■ Text segment ■
+--
A South Island festival organiser says they are scrambling to work out how to enforce mandatory scanning before being inundated with thousands of visitors.
Yesterday, Covid-19 Response Minister Chris Hipkins announced mandatory sign-ins were being introduced for busy places and large gatherings to ramp up contact tracing.
While the move had received support, others were questioning how it would work.
With five weeks to go before the 65th Alexandra Blossom Festival, stress has been mounting.
Event manager Martin McPherson spent a sleepless night pondering how mandatory signing-in would work for his event - if alert levels allowed it to go ahead.
The Central Otago festival is expected to attract an estimated 15,000 people and run along several blocks of the main street in Alexandra.
While McPherson supported the move to mandatory signing in for most venues and events in certain locations, he did not think it was feasible for the Blossom Festival.
"Apart from just putting tracer apps on every lamp post down the parade route and possibly ... having volunteers walking around with tracer apps, confronting people and asking them to sign in, I don't think there's any simple solution to this and I can't for the life of me make it work to a figure of 100 per cent," McPherson said.
The events industry would go out of its way to find solutions, he said.
But he was worried about having mandatory record-keeping when they could not guarantee enforcement.
"Especially in events which are highly managed by volunteers ... people are going to walk away from it because it ends up being in the too hard department," McPherson said.
+--
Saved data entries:
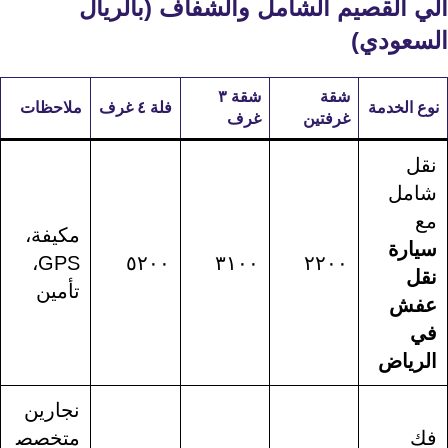
الي القصيم
الشامل والشفاف (بالريال
السعودي)
شقة
شقة ٣
نوع الخدمة
فلة ٤ غرف
ملاحظات
غرفتين
غرف
نقل
شامل
مع
مكيفة،
سيارة
GPS،
٥٢٠٠
٣١٠٠
٢٢٠٠
نقل
تأمين
عفش
في
الرياض
نجارين
فك
متخصص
+--
■ Problems to solve ■
1/ Copy the passage from the article about mandatory sign-ins at the Alexandra Blossom Festival word for word, starting at "With five weeks" and ending after "the Blossom Festival.".
2/ According to the article about the Alexandra Blossom Festival, how many people is the festival expected to attract?
3/ Pick up the article about mandatory sign-ins at the Alexandra Blossom Festival after its final sentence and write what follows.

■ Answers provided ■
1/
With five weeks to go before the 65th Alexandra Blossom Festival, stress has been mounting.
Event manager Martin McPherson spent a sleepless night pondering how mandatory signing-in would work for his event - if alert levels allowed it to go ahead.
The Central Otago festival is expected to attract an estimated 15,000 people and run along several blocks of the main street in Alexandra.
While McPherson supported the move to mandatory signing in for most venues and events in certain locations, he did not think it was feasible for the Blossom Festival.

2/ An estimated 15,000 people.

3/
"I haven't heard yet and it's too early to say whether we can apply for an exemption, and that's probably what I'll be looking for. But I'm also looking at other colleagues in the industry to see how they're going to handle this.
"As we are one of the first events out of the blocks post-Covid, we could be seen as a test case."
He was planning to seek some advice from the Government and the event industry, and expected organisers of similar events - including Santa parades - would too.
In Dunedin, Woof! bar owner Josh Thomas said mandatory signing in seemed like a no-brainer, especially with the number of locations of interest cropping up in the latest outbreak.
"The reliance on people to have to look through those and spot every location they may have been at seems painfully manual," Thomas said.
"Scanning in is the absolute key to improving that and shortening future lockdowns."
He was hopeful it would help to speed up contact tracing and could reduce the need for lockdowns or limit their length.
Managing and enforcing signing in was already on his mind.
"When you run a bar, bad behaviour occasionally is just par for the course. So having the odd person who is a bit of a dick about signing in or scanning in doesn't faze me at all, they can just bugger off to another bar as far as I'm concerned.
"The privacy angle is being discussed a lot at the moment so I'm already thinking about different ways we can manage that."
Businesses that do not keep their contact tracing records up to scratch could face a fine varying between $300 to $1000.
Southland District Mayor Gary Tong said the burden should not fall solely on businesses.
"I find it a bit difficult for the business person to actually ensure that. It should be up to the individual that's using the premise," Tong said.
"However, if a business person does see somebody who hasn't, it's obviously worth a reminder. But there shouldn't be a pressure on the business person to ensure it's done, it should be up to the individual to get it done."
Mandatory record-keeping would start seven days after any alert level change which allowed more businesses to open their doors.